I first dined at Chapel the very night before the late spring menu was set to be changed to a summer menu, which gave me the perfectly legitimate excuse to go back a few weeks later. Though my first dinner was marvelous, it was on my second visit that I discovered my absolutely favorite dish of the summer: Prater’s shrimp ceviche, an exquisite balance of taste and texture. Sweet melon wrapped in salty prosciutto and peppery cracker crisps encircle a mound of mesclun greens dressed in a spicy jalapeño-avocado-cilantro vinaigrette. The buried treasure lies within the greens: peeled, de-veined split shrimp marinated twice in a lemon-lime-orange blend until they are so soaked with succulence that you will have to concentrate to keep them on your tongue before they slip effortlessly down your throat.
The vegetable wrap is also a standout starter to share, or an entrée for vegetarians. Ingredients depend on the market, but on our visit they included bright-green stalks of barely blanched asparagus and cucumber-cilantro relish, dressed in a watermelon-ginger balsamic vinaigrette and wrapped in a thick, grilled tortilla.
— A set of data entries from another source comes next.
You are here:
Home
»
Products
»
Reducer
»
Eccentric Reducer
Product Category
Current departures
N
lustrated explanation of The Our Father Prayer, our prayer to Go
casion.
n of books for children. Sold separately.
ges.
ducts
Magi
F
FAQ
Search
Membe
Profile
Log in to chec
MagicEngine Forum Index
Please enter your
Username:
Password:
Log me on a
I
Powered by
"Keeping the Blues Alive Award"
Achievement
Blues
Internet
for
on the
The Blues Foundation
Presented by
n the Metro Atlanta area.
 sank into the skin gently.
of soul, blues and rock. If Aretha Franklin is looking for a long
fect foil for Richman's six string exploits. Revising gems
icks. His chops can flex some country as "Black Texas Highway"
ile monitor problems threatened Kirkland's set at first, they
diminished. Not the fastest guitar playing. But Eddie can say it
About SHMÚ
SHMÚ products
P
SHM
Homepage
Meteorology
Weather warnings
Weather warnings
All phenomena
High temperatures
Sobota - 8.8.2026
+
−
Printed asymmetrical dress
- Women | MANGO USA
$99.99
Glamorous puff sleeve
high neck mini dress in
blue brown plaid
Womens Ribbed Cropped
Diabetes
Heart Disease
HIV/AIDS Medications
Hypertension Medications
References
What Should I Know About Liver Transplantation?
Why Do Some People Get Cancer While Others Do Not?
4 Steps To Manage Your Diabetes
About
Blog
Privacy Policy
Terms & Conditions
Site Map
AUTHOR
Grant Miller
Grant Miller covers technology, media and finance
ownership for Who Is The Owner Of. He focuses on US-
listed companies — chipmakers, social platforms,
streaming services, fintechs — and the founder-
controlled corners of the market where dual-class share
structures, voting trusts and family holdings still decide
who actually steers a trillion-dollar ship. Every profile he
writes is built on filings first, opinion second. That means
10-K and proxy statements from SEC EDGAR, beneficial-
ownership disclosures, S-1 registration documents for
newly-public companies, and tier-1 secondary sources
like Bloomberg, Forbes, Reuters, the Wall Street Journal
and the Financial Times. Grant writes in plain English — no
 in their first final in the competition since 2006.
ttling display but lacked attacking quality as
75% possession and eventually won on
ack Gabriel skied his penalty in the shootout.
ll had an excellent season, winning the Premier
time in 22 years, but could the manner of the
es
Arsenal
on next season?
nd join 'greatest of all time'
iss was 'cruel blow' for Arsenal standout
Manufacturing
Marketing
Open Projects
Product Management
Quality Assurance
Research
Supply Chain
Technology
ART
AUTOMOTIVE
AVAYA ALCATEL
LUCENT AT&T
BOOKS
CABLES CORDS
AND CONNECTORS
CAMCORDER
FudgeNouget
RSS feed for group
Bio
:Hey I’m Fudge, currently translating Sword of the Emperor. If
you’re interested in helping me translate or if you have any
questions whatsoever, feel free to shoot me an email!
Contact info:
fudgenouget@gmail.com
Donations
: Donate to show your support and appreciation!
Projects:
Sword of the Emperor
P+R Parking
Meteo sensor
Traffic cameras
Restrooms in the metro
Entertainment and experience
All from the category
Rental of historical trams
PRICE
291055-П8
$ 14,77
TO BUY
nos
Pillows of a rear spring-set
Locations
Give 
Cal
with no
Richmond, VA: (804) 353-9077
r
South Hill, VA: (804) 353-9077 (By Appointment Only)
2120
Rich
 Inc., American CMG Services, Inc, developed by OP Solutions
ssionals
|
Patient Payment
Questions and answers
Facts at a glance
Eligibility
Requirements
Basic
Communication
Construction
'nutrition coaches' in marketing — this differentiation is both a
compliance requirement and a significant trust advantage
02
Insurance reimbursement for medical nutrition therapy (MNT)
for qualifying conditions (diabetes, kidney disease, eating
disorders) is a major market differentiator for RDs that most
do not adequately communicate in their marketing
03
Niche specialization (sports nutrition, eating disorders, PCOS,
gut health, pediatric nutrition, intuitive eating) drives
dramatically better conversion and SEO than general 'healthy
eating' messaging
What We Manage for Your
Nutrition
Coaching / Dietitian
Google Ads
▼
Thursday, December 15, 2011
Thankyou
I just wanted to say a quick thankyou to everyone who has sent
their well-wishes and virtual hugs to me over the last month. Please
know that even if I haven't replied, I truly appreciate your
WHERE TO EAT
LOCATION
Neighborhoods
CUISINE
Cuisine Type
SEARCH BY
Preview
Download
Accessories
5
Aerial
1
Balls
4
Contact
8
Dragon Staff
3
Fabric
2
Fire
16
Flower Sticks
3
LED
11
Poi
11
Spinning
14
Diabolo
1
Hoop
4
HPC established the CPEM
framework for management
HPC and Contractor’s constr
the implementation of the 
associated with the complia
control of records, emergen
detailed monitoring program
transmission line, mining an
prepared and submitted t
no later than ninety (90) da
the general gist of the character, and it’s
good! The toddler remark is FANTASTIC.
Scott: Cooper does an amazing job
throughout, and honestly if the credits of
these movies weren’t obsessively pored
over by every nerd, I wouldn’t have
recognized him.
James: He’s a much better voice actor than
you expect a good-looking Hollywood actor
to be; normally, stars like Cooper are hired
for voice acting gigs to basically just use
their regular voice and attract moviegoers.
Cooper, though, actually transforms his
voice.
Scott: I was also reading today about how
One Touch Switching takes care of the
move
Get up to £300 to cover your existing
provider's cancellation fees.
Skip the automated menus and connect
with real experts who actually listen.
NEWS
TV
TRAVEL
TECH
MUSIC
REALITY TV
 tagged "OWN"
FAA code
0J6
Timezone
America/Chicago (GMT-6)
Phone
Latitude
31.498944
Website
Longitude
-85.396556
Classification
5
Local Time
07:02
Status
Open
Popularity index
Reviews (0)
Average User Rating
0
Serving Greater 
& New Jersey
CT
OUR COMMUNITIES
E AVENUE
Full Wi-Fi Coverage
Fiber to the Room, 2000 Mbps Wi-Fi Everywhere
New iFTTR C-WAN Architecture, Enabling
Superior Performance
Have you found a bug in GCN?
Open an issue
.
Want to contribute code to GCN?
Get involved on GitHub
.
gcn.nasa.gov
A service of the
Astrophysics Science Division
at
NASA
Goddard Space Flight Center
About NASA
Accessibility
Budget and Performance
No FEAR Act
The calamari is rolled in polenta, then fried, which makes for a light, slightly gritty coating; the dish is a starter staple, though the accompanying dip—currently a fresh tomato gazpacho—varies by season.
My food phobia is the beet, but if you are not so afflicted, Prater has added a roasted beet, arugula and green apple salad, dressed in his superbly decadent cognac-truffle vinaigrette. (Rather than drink the dressing, as I would in the privacy of my own home, I ordered it on the house salad.) The grilled focaccia salad sings of summer with its thick slices of homegrown tomatoes and fresh mozzarella on grilled country bread; caper berries add the right touch of bitterness and crunch.
With all of that irresistible deliciousness at the front end, you may find yourself struggling with the consequences of wanton self-indulgence by the time entrées arrive, though Prater has a respect for reasonable and refined portion sizes. He also has a talent for elevating simple items—a chicken breast, a bowl of pasta, a pork chop—to flavorful heights with sauces, vinaigrettes and sides.
The sight of salmon on menus usually makes me yawn, but Prater’s is one I would order when I go back, thanks to its crusty topping of crushed sunflower seeds sweetened with strawberries and zinged with crumbled bleu cheese; a curry-spiced Moroccan couscous studded with yellow raisins and slivered almonds comes on the side. Likewise, the plump sautéed prawns over angel hair pasta with chopped fennel, sliced onions and sun-dried tomatoes in a light sauce provides a light option with plenty of flavor. The bone-in, simply seasoned chicken breast is grilled to a lovely crisp, but it plays second fiddle to the accompanying pan-fried ravioli square stuffed with shiitake mushroom, fennel, onion, red pepper and fresh mozzarella; the sweet pea pesto that tops the dish is unique and memorable.
Unique, memorable, intimate, passionate, generous, informed, daring, selfless: These are among the vital characteristics that distinguish an independent restaurant from the chains that so often dampen the delightful experience of dining out. Grigch’s contributions to our growing independent restaurant scene are well-known; it is young Prater’s talents that we are just now getting a taste of as we linger over his tables, savoring the fruition of his childhood dream.